Taking Care of Your Dental Health

Plaque Removal – If you want to keep your own teeth, plaque must be removed. In the early stage of plaque development, your dental hygienist, dentist, or periodontist will need to perform a deep-cleaning procedure to remove hardened plaque and infected tissue under the gum, and may smooth the damaged root surfaces of your teeth. This cleaning and smoothing will allow the gums to reattach to the teeth. Your dentist may tell you to use a special mouthwash or take an antibiotic to help control the infection. Brush and floss regularly to keep plaque from returning.

Periodontal Surgery – In the advanced stage of periodontitis, the periodontist will clean out the infected pocket and reshapes or replace the damaged tissues supported by the teeth.
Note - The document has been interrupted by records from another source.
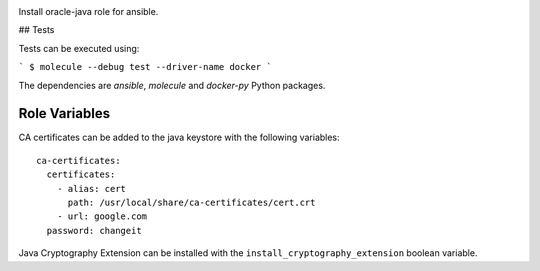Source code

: .. image:: https://travis-ci.org/peopledoc/ansible-role-oracle-java.svg?branch=master
    :target: https://travis-ci.org/peopledoc/ansible-role-oracle-java


Install oracle-java role for ansible.

## Tests

Tests can be executed using:

```
$ molecule --debug test --driver-name docker
```

The dependencies are `ansible`, `molecule` and `docker-py` Python packages.

Role Variables
--------------

CA certificates can be added to the java keystore with the following variables::

  ca-certificates:
    certificates:
      - alias: cert
        path: /usr/local/share/ca-certificates/cert.crt
      - url: google.com
    password: changeit

Java Cryptography Extension can be installed with the ``install_cryptography_extension`` boolean variable.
Additional Oral Problems Linked to Diabetes

Thrush – Also known as oral candidiasis, thrush is a fungus infection caused by the overgrowth of candida albicans, a yeast-fungus that thrives on high glucose levels in saliva. The main reasons for the overgrowth are smoking and wearing dentures (especially all the time). Preventive tactics include tight glucose control, not smoking, and daily removal and cleaning of your dentures.

Dry Mouth – Saliva is the natural cleanser of the oral cavity. The risk of soreness, ulcers, infections, and tooth decay increases when there is little or no saliva to lubricate the mouth and help remove the bacteria and food buildup that cause plaque and tooth decay. Dry mouth may be a side effect of medication. There are more than 400 over-the-counter and prescription drugs that cause dryness of the mouth. These medications include cold medicine, high blood pressure, and depression medications. Let your health practitioner or dentist know if you feel your mouth is too dry. A different drug or the use of “artificial saliva” will help keep your mouth moist and protect your teeth.
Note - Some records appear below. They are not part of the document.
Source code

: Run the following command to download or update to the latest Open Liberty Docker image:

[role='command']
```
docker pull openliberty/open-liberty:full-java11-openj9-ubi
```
Tips to Protect Your Teeth & Gums

Brushing – The single most successful way to keep your natural teeth is to maintain the habit of brushing your teeth twice a day and using dental floss either before or after you brush.

Home Control – Plaque (the buildup along the base of the teeth around your gums) is hard to see unless it is old and stained, or it can be seen with the help of a red “disclosing tablet,” which is available at grocery or drug stores.

Consult your dentist – Anyone, especially people with diabetes, should have their teeth checked at least every six months.

  • If you have any problem with your teeth, gums, jaw or mouth, do not wait for your next appointment. Make sure to see your dentist immediately.
  • It is well advised to remind your dentist at each visit that you have diabetes.
  • If you change dentists, again, it is well advised to make sure your new dentist knows that you have diabetes.
  • Frequent dental checkups will detect problems early on, when treatment is most effective.